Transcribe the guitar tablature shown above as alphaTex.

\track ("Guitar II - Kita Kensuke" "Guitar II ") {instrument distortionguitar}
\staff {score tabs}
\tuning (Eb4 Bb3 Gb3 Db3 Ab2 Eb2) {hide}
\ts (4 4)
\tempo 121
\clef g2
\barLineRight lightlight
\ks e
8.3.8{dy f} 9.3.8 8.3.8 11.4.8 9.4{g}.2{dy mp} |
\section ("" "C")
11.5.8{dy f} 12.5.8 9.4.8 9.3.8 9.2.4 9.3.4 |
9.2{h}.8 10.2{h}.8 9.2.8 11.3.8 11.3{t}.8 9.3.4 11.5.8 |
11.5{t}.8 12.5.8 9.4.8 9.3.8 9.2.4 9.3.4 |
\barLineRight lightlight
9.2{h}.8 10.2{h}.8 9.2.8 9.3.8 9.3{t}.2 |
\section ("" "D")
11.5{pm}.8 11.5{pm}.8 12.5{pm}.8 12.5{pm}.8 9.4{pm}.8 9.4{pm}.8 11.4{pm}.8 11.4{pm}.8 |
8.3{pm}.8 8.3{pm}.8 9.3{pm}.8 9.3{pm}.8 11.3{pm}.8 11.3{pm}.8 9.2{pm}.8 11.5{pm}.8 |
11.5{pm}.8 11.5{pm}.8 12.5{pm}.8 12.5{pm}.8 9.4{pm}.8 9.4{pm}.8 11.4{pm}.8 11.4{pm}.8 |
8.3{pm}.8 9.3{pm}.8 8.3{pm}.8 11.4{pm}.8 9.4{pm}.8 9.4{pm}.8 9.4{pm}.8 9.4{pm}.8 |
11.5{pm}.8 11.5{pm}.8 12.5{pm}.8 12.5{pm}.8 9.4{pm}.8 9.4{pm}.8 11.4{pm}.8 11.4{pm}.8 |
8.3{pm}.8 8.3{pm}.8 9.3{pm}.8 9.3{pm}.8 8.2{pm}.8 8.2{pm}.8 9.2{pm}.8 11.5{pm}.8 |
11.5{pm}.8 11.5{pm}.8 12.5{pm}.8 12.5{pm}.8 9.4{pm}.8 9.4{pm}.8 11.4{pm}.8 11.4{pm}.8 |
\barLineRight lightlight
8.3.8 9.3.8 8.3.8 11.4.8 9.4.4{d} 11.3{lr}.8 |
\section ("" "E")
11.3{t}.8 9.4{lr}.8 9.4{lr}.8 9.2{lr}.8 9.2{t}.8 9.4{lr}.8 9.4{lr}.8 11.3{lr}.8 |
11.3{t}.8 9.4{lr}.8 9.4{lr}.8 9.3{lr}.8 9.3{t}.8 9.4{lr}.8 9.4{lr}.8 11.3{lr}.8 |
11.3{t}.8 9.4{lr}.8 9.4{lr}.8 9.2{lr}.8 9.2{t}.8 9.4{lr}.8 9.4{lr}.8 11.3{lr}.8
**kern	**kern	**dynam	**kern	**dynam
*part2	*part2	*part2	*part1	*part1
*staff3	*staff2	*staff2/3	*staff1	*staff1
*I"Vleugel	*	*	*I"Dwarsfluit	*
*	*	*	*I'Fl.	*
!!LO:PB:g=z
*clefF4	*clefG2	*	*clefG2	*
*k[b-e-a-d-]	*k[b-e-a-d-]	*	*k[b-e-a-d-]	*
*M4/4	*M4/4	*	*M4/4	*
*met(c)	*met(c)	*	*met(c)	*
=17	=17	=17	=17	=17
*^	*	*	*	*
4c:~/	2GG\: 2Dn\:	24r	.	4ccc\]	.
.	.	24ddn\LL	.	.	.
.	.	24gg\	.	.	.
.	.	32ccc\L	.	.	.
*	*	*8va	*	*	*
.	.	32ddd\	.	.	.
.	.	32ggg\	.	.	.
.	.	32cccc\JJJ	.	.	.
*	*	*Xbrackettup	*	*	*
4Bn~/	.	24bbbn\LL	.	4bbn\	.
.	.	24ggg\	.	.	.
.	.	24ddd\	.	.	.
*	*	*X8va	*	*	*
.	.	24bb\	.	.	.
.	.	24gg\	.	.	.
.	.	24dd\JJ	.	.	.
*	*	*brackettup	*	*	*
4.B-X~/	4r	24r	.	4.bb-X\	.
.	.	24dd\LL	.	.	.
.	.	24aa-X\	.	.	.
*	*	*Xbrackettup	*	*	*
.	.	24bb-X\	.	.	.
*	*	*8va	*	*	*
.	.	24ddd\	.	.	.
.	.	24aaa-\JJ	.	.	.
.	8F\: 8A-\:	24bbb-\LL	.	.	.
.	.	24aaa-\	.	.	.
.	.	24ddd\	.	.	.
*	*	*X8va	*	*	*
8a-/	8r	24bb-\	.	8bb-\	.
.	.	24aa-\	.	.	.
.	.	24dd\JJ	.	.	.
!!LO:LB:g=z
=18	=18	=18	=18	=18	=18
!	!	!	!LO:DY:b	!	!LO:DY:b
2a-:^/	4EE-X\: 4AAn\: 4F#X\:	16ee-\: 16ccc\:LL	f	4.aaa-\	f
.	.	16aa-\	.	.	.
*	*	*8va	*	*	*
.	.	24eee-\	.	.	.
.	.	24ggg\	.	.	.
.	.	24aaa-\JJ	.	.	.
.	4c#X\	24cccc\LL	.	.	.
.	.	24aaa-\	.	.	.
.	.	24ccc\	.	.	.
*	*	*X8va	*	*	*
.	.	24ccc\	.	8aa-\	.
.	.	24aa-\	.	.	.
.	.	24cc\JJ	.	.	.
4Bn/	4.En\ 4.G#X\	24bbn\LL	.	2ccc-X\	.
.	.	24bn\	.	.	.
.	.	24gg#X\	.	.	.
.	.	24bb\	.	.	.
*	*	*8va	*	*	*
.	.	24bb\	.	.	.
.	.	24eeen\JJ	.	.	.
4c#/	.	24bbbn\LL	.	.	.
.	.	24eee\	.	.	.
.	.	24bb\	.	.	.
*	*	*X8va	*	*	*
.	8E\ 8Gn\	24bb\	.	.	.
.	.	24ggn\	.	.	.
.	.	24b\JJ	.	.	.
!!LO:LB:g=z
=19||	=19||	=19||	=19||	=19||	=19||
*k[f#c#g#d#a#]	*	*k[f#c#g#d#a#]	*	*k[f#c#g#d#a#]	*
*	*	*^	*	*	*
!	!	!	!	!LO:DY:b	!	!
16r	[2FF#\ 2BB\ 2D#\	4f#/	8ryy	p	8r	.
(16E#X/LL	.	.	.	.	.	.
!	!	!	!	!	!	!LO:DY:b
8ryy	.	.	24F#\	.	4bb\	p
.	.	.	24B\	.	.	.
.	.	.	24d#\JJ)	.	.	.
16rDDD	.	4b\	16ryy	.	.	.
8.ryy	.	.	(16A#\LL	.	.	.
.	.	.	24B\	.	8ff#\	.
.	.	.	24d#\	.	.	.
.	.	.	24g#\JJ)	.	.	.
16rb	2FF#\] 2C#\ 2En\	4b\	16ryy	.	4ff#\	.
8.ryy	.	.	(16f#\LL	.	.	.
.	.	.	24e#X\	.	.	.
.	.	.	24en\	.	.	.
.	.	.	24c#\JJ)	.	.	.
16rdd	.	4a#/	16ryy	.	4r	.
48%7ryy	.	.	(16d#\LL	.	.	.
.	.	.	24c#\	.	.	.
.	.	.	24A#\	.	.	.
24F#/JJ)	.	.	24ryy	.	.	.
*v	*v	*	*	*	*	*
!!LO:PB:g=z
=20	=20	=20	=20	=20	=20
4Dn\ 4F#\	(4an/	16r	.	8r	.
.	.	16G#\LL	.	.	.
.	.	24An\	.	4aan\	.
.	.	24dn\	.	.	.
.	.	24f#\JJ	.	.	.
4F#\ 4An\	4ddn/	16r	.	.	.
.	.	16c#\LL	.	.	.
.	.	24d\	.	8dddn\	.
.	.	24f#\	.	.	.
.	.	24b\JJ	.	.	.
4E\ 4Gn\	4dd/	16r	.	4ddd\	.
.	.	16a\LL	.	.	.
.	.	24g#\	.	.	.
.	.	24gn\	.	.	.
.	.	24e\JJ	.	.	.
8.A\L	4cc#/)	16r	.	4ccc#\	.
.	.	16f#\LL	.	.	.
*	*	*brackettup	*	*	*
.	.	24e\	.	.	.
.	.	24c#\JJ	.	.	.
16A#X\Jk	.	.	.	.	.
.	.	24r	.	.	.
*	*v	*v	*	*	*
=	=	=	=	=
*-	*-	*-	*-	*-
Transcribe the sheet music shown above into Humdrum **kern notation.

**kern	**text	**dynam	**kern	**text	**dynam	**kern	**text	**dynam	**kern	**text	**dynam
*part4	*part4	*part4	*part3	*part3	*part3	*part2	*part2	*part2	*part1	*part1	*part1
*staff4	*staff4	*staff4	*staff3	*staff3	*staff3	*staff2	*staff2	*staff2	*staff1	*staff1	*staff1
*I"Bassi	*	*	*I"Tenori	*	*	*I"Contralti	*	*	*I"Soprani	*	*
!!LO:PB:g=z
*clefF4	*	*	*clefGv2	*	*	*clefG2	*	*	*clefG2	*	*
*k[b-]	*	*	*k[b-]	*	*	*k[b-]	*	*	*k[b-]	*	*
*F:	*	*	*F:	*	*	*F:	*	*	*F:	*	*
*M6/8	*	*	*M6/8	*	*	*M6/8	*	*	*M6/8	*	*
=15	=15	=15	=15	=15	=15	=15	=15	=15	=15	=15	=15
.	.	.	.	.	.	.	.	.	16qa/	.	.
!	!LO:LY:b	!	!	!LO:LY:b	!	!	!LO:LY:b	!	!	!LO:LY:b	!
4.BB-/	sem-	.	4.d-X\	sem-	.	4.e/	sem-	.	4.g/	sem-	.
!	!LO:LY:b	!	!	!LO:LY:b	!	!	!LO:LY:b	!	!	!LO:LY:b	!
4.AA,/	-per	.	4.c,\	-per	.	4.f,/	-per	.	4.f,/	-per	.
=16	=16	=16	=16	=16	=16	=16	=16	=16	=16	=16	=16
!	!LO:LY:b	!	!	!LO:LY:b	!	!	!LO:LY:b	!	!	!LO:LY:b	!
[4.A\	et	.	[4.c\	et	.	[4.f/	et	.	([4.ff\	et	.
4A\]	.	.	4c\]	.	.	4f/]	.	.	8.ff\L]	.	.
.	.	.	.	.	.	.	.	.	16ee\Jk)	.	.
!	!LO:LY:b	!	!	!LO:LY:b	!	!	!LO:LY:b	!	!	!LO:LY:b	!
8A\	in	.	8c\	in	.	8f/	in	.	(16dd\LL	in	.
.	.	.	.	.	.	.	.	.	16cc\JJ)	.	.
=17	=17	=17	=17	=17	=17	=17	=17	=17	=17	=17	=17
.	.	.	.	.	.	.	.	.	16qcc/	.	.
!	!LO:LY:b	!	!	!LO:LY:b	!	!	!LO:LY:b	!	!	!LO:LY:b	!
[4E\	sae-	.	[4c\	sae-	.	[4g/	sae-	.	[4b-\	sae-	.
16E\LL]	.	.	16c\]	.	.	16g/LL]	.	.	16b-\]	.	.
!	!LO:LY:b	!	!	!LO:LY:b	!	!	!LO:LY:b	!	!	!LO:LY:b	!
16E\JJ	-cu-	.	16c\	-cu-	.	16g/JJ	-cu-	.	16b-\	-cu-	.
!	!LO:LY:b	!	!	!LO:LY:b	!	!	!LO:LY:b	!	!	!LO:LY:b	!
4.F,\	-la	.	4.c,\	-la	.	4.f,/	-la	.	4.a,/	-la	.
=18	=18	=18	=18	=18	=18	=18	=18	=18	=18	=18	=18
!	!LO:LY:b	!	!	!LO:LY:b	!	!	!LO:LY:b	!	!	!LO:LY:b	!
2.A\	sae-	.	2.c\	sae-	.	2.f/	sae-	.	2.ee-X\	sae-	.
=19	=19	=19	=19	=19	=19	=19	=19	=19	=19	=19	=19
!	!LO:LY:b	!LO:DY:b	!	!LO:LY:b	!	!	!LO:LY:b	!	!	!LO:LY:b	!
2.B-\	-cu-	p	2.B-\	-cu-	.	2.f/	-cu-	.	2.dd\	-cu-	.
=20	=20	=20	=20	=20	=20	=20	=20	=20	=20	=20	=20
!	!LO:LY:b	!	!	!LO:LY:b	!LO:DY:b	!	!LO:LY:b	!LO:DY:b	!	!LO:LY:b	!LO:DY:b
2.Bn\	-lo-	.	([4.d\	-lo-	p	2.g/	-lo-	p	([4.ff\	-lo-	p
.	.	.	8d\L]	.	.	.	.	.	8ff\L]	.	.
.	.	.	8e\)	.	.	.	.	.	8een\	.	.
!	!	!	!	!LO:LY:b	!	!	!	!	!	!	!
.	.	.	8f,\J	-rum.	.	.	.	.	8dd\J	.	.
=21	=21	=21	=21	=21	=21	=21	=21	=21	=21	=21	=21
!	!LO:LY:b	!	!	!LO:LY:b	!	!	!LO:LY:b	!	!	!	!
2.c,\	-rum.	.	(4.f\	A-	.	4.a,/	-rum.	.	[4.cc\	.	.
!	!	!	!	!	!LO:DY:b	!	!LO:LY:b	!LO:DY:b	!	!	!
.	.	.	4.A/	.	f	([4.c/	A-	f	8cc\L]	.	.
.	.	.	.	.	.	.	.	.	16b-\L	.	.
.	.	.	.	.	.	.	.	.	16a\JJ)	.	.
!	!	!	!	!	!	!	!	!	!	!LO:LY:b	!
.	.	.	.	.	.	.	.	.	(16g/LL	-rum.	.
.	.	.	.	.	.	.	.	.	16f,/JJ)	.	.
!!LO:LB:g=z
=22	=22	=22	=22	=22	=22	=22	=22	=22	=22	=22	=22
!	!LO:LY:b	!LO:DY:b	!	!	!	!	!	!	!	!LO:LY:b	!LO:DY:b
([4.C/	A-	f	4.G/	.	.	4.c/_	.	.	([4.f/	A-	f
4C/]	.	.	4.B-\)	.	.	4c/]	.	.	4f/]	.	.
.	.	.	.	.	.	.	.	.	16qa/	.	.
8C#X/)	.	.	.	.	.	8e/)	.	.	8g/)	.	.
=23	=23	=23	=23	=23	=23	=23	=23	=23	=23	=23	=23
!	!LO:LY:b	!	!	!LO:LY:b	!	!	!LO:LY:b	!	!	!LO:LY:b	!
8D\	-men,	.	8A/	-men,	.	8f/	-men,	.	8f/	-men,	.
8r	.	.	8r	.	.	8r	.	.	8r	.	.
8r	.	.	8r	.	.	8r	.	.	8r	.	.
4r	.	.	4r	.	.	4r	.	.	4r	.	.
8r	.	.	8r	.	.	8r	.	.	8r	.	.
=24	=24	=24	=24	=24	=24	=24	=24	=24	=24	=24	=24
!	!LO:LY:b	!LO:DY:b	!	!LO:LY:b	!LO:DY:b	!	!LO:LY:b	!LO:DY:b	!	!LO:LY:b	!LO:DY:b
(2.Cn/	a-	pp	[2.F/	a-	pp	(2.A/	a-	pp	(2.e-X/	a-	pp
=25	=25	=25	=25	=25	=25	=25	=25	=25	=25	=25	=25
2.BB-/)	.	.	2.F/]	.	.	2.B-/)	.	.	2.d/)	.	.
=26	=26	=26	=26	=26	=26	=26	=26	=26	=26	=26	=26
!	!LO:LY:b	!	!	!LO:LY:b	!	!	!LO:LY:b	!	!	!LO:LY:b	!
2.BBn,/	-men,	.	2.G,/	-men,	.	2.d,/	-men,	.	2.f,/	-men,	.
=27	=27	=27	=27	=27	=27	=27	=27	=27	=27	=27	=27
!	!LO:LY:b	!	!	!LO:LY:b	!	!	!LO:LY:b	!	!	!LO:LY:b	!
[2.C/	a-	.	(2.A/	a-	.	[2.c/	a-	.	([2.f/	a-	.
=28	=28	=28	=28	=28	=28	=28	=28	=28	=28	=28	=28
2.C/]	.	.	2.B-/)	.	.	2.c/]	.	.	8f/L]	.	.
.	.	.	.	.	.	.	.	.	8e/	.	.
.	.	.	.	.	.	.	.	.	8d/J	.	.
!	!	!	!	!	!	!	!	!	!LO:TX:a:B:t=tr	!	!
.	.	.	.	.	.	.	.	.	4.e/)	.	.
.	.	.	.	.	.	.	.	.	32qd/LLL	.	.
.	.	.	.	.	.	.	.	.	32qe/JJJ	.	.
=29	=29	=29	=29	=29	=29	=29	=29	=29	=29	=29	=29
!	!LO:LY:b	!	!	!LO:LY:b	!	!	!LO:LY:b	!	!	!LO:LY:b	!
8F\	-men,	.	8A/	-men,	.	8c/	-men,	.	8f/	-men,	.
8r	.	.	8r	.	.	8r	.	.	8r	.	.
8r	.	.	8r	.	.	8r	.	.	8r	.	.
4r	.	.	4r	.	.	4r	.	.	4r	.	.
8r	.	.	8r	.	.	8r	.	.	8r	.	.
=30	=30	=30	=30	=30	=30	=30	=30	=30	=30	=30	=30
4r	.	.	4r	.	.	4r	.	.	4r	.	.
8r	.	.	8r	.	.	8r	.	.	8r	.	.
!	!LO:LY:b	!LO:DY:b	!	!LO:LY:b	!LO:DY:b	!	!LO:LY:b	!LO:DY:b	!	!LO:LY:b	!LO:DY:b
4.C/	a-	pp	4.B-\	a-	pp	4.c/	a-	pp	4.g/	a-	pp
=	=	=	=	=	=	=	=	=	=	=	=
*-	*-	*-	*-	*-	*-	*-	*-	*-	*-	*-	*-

┄┄┄┄┄┄┄┄┄┄┄┄┄┄┄┄┄┄┄┄

Directions for this task – Locate every line in the items above that contains the string "dynam" and copy each of those lines in full.

The output –
**kern	**kern	**dynam	**kern	**dynam
**kern	**text	**dynam	**kern	**text	**dynam	**kern	**text	**dynam	**kern	**text	**dynam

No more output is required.